Darwin-Tagung an der Universität Bielefeld
Zum 200. Geburtstag von Charles Darwin findet an der Universität Bielefeld eine wissenschaftliche Tagung statt. Am 5. und 6. November geht es in Vorträgen und Diskussionen um die Evolution von Emotionen und die unterschiedlichen Weisen, diese auszudrücken. Charles Darwins Buch „Der Ausdruck der Gemütsbewegungen bei dem Menschen und den Tieren“ dient dabei als Diskussionsgrundlage. Darin hat Charles Darwin das Ausdrucksverhalten von Tieren und Menschen beobachtet. Die Tagung findet am Zentrum für Interdisziplinäre Forschung (ZiF) statt und wird in Englisch gehalten.

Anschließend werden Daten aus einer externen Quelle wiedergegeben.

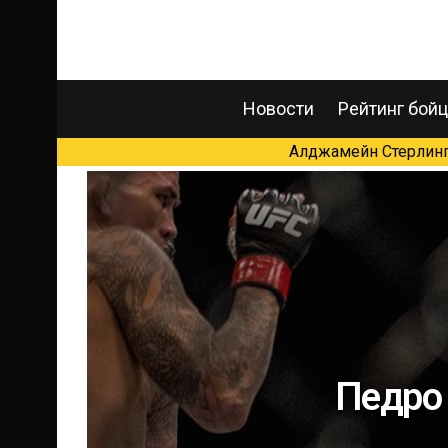
Новости
Рейтинг бой
Алджамейн Стерлинг 
Педро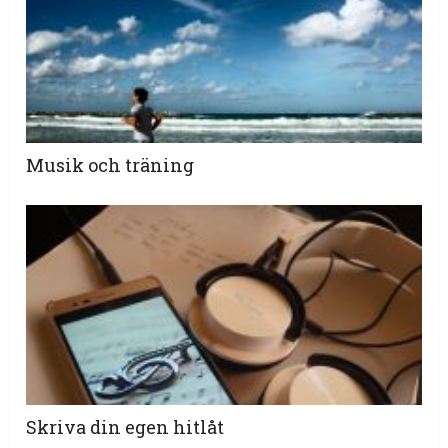
Musik och träning
Skriva din egen hitlåt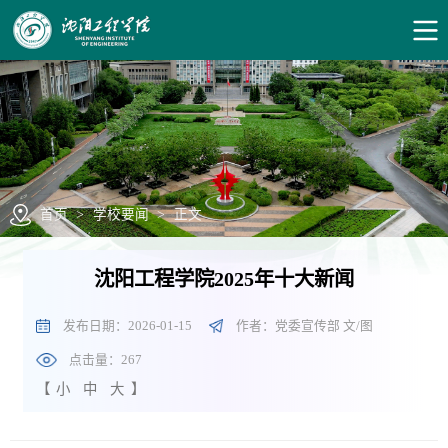
首页
>
学校要闻
>
正文
沈阳工程学院2025年十大新闻
发布日期：2026-01-15
作者：党委宣传部 文/图
点击量：
267
【
小
中
大
】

Rekordandrang an Hochschulen in Nordrhein-Westfalen
Die Hochschulen in NRW haben einen Rekordandrang zu vermelden. Insgesamt zählen die 67 Hochschulen des Landes knapp unter 500 000 Studierende. NRW ist damit Studienort für jeden vierten Studierenden in Deutschland. Besonders im mathematischen und naturwissenschaftlichen Bereich gebe es es einen Aufschwung. Mehr als jeder Dritte habe sich für ein Fach in jenen Bereichen entschieden. Vor allem auf die nicht zulassungsbeschränkten Fächer gab es ein großes Interesse. Laut dem Landeswissenschaftsministerium ist der Anteil zulassungsbeschränkter Fächer seit 2006 von fast der Hälfte auf knapp ein Drittel zurückgegangen. Die Opposition im Landtag sieht diese Entwicklung dennoch kritisch. Laut Ruth Seidl, Hochschulexpertin der Grünen, sei der Anteil der Studienberechtigten, die tatsächlich ein Studium aufnehmen, immer noch nicht auf dem Stand von 2005. Zugangshürden wie Studiengebühren gehören daher abgeschafft, hieß es weiter.

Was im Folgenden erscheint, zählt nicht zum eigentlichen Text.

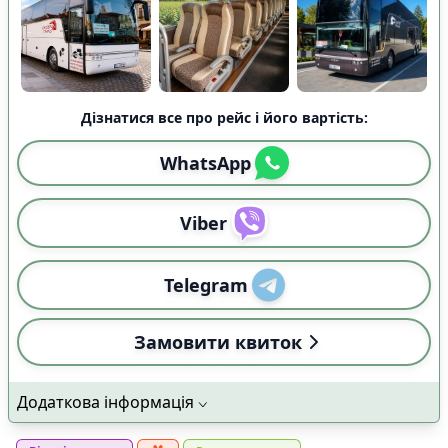
Дізнатися все про рейс і його вартість:
WhatsApp
Viber
Telegram
Замовити квиток
Додаткова інформація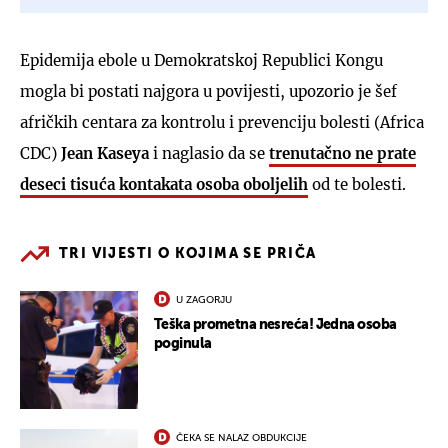
Epidemija ebole u Demokratskoj Republici Kongu
mogla bi postati najgora u povijesti, upozorio je šef
afričkih centara za kontrolu i prevenciju bolesti (Africa
CDC)
Jean Kaseya
i naglasio da se
trenutačno ne prate
deseci tisuća kontakata osoba oboljelih
od te bolesti.
TRI VIJESTI O KOJIMA SE PRIČA
U ZAGORJU
Teška prometna nesreća! Jedna osoba
poginula
ČEKA SE NALAZ OBDUKCIJE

Wiener Studierende besetzen Audimax
Studierende der Universität Wien halten seit vergangenen Donnerstag das Audimax besetzt. Nachdem sich zuvor Studierende und Lehrende der Akademie der Bildenden Künste gegen die Bologna-Reform gestellt hatten, hat sich der Streik auf die Universität ausgeweitet. Die Proteste richten sich vor allen Dingen gegen den österreichischen Wissenschaftsminister Hahn, dem eine neoliberale Bildungspolitik zugeschrieben wird. Der Streik ist mittlerweile auch auf andere österreichische Uni-Städte übergegangen. In Graz und Linz haben sich ebenfalls Studierende formiert, die Protestaktionen planen.

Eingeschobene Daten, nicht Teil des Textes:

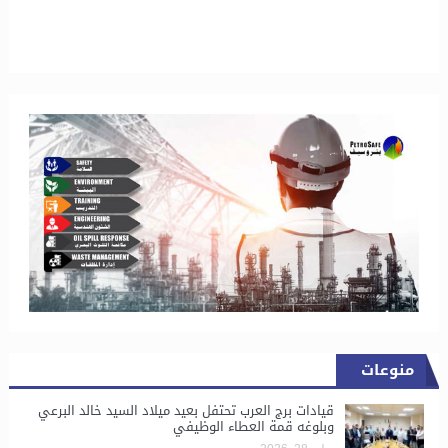
منوعات
قيادات برج العرب تحتفل بعيد ميلاد السيد خالد البرعي
وبلوغه قمة العطاء الوظيفي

Neue Gentherapie lässt Blinde wieder sehen
Eine neue medizinische Gentherapie lässt fast blinde Menschen wieder sehen. Das geht aus einem Forschungsbericht des Fachjournals „Lancet“ hervor. Mediziner von der Universität Pennsylvania haben mehreren Personen mit angeborener Sehschwäche bestimmte Gene in die Netzhaut des Auges injiziert. Diese Gene sorgen dafür, dass lichtempfindliche Moleküle produziert werden. Bei der Hälfte der Behandelten besserte sich die Sehfähigkeit so sehr, dass sie zwar nicht so gut sehen können wie gesunde Menschen, aber nicht mehr als blind gelten. Vor allem bei Kindern scheint diese Gentherapie zu wirken. Insgesamt nahmen fünf Kinder und sieben Erwachsene an der Untersuchung teil. Die Forscher hoffen, dass ähnliche Gentherapien auch bei altersbedingter Sehschwäche Einsatzmöglichkeiten finden können.